▶ **TRY IT**
In the listing, from its first line through the line containing "other big question City Council wrestled with", change "Face Value" to "Par Value" and write those lines out again with nothing else altered.

Stored entries:
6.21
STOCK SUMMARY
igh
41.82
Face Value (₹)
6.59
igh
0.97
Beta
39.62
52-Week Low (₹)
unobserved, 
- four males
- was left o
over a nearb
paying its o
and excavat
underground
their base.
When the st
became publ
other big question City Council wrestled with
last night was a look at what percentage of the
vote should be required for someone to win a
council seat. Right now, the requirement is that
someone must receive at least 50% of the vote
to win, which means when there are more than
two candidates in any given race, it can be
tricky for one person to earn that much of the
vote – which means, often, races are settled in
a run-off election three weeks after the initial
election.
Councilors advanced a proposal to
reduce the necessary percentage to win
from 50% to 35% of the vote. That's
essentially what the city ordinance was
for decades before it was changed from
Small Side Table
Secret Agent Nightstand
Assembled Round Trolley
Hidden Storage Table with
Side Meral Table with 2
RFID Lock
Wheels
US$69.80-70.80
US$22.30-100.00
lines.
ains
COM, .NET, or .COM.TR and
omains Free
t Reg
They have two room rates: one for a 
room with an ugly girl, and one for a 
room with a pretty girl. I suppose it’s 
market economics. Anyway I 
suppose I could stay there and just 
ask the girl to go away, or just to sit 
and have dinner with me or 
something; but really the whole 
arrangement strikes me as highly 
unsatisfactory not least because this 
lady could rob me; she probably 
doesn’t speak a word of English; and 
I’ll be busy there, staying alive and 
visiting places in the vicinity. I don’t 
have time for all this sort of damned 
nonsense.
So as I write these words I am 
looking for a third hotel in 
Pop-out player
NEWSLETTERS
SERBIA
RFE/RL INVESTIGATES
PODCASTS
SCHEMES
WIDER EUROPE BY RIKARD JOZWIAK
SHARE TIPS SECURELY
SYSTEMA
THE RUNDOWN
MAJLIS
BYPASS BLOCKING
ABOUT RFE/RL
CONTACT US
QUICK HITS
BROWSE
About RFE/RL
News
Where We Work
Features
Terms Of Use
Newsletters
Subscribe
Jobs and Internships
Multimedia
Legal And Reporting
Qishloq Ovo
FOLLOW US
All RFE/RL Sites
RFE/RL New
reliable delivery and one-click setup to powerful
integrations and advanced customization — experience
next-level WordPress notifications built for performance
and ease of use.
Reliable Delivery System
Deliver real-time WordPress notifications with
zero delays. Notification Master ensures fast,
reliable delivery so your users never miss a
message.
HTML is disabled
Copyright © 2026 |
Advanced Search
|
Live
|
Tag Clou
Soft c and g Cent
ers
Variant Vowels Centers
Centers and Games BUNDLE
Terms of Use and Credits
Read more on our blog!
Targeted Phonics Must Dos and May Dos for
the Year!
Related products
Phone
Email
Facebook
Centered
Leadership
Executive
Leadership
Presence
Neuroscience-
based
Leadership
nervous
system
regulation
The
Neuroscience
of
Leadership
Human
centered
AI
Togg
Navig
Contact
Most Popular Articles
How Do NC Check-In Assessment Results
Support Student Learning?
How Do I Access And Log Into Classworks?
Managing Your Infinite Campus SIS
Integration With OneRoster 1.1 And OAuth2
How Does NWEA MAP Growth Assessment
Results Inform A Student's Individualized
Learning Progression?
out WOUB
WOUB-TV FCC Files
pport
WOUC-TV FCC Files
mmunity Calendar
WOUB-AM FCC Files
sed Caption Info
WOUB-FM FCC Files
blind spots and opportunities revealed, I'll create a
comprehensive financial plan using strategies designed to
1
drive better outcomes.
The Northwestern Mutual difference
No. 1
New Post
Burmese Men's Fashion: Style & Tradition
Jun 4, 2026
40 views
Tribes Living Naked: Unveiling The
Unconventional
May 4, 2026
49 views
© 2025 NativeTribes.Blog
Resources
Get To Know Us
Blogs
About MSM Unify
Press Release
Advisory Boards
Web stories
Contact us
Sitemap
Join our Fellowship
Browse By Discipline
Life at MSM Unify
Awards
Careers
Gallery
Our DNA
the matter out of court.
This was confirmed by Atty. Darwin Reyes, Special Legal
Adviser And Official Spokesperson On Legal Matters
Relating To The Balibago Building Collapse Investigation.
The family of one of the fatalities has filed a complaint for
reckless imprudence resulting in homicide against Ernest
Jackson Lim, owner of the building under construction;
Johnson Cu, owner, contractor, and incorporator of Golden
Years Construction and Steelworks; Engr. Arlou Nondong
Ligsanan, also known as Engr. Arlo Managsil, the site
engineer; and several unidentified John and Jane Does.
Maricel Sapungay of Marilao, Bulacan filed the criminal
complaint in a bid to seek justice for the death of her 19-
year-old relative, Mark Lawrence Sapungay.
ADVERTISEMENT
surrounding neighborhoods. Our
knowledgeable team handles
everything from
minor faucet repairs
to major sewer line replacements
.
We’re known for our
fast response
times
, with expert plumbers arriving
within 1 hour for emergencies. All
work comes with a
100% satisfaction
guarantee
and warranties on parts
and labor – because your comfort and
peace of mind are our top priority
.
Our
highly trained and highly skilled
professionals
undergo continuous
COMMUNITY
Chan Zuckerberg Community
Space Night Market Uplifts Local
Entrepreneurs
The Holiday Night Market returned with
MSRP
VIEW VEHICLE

▶ **SOLUTION FOR THIS EXERCISE**
6.21
STOCK SUMMARY
igh
41.82
Par Value (₹)
6.59
igh
0.97
Beta
39.62
52-Week Low (₹)
unobserved, 
- four males
- was left o
over a nearb
paying its o
and excavat
underground
their base.
When the st
became publ
other big question City Council wrestled with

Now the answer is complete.